--- start ---

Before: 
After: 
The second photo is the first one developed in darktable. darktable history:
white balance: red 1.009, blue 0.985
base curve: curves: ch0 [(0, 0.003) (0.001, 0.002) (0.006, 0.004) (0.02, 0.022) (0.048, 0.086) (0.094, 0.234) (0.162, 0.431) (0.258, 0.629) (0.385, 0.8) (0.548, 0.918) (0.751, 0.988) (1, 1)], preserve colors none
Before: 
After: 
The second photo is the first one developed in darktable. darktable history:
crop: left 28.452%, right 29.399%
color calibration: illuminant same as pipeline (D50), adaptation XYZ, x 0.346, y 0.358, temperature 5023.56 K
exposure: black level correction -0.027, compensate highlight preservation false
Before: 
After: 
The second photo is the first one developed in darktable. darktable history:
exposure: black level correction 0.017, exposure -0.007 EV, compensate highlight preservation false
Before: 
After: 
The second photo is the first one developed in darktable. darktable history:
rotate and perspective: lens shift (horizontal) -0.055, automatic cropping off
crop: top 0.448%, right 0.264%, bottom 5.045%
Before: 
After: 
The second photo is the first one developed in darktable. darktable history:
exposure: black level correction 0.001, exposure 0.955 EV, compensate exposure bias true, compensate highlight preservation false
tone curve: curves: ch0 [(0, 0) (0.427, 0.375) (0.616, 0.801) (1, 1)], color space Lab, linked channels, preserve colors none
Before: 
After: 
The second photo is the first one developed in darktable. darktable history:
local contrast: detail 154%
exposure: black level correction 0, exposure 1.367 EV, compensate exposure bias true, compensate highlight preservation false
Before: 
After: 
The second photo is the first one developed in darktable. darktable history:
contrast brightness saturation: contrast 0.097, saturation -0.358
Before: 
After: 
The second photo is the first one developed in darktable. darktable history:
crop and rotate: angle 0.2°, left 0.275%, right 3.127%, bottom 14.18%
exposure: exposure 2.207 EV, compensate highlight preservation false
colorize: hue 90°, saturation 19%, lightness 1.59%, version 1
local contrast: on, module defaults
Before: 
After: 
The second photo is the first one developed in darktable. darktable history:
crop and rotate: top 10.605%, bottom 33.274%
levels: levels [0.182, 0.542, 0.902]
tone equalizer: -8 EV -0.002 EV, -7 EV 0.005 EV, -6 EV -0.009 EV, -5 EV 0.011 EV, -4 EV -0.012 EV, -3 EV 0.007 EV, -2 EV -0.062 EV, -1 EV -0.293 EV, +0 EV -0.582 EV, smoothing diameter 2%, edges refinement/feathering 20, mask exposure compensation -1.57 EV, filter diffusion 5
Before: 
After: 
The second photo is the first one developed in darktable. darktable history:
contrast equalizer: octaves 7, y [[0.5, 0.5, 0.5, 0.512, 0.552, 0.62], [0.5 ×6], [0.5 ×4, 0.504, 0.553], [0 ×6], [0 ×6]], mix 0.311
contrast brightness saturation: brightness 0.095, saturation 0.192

--- end ---

◆ AIM:
Could you express every one of the lines above as a JSON list of strings, with one string per line and any blank lines left out?

◆ IN RESPONSE:
[
  "Before: ",
  "After: ",
  "The second photo is the first one developed in darktable. darktable history:",
  "white balance: red 1.009, blue 0.985",
  "base curve: curves: ch0 [(0, 0.003) (0.001, 0.002) (0.006, 0.004) (0.02, 0.022) (0.048, 0.086) (0.094, 0.234) (0.162, 0.431) (0.258, 0.629) (0.385, 0.8) (0.548, 0.918) (0.751, 0.988) (1, 1)], preserve colors none",
  "Before: ",
  "After: ",
  "The second photo is the first one developed in darktable. darktable history:",
  "crop: left 28.452%, right 29.399%",
  "color calibration: illuminant same as pipeline (D50), adaptation XYZ, x 0.346, y 0.358, temperature 5023.56 K",
  "exposure: black level correction -0.027, compensate highlight preservation false",
  "Before: ",
  "After: ",
  "The second photo is the first one developed in darktable. darktable history:",
  "exposure: black level correction 0.017, exposure -0.007 EV, compensate highlight preservation false",
  "Before: ",
  "After: ",
  "The second photo is the first one developed in darktable. darktable history:",
  "rotate and perspective: lens shift (horizontal) -0.055, automatic cropping off",
  "crop: top 0.448%, right 0.264%, bottom 5.045%",
  "Before: ",
  "After: ",
  "The second photo is the first one developed in darktable. darktable history:",
  "exposure: black level correction 0.001, exposure 0.955 EV, compensate exposure bias true, compensate highlight preservation false",
  "tone curve: curves: ch0 [(0, 0) (0.427, 0.375) (0.616, 0.801) (1, 1)], color space Lab, linked channels, preserve colors none",
  "Before: ",
  "After: ",
  "The second photo is the first one developed in darktable. darktable history:",
  "local contrast: detail 154%",
  "exposure: black level correction 0, exposure 1.367 EV, compensate exposure bias true, compensate highlight preservation false",
  "Before: ",
  "After: ",
  "The second photo is the first one developed in darktable. darktable history:",
  "contrast brightness saturation: contrast 0.097, saturation -0.358",
  "Before: ",
  "After: ",
  "The second photo is the first one developed in darktable. darktable history:",
  "crop and rotate: angle 0.2°, left 0.275%, right 3.127%, bottom 14.18%",
  "exposure: exposure 2.207 EV, compensate highlight preservation false",
  "colorize: hue 90°, saturation 19%, lightness 1.59%, version 1",
  "local contrast: on, module defaults",
  "Before: ",
  "After: ",
  "The second photo is the first one developed in darktable. darktable history:",
  "crop and rotate: top 10.605%, bottom 33.274%",
  "levels: levels [0.182, 0.542, 0.902]",
  "tone equalizer: -8 EV -0.002 EV, -7 EV 0.005 EV, -6 EV -0.009 EV, -5 EV 0.011 EV, -4 EV -0.012 EV, -3 EV 0.007 EV, -2 EV -0.062 EV, -1 EV -0.293 EV, +0 EV -0.582 EV, smoothing diameter 2%, edges refinement/feathering 20, mask exposure compensation -1.57 EV, filter diffusion 5",
  "Before: ",
  "After: ",
  "The second photo is the first one developed in darktable. darktable history:",
  "contrast equalizer: octaves 7, y [[0.5, 0.5, 0.5, 0.512, 0.552, 0.62], [0.5 ×6], [0.5 ×4, 0.504, 0.553], [0 ×6], [0 ×6]], mix 0.311",
  "contrast brightness saturation: brightness 0.095, saturation 0.192"
]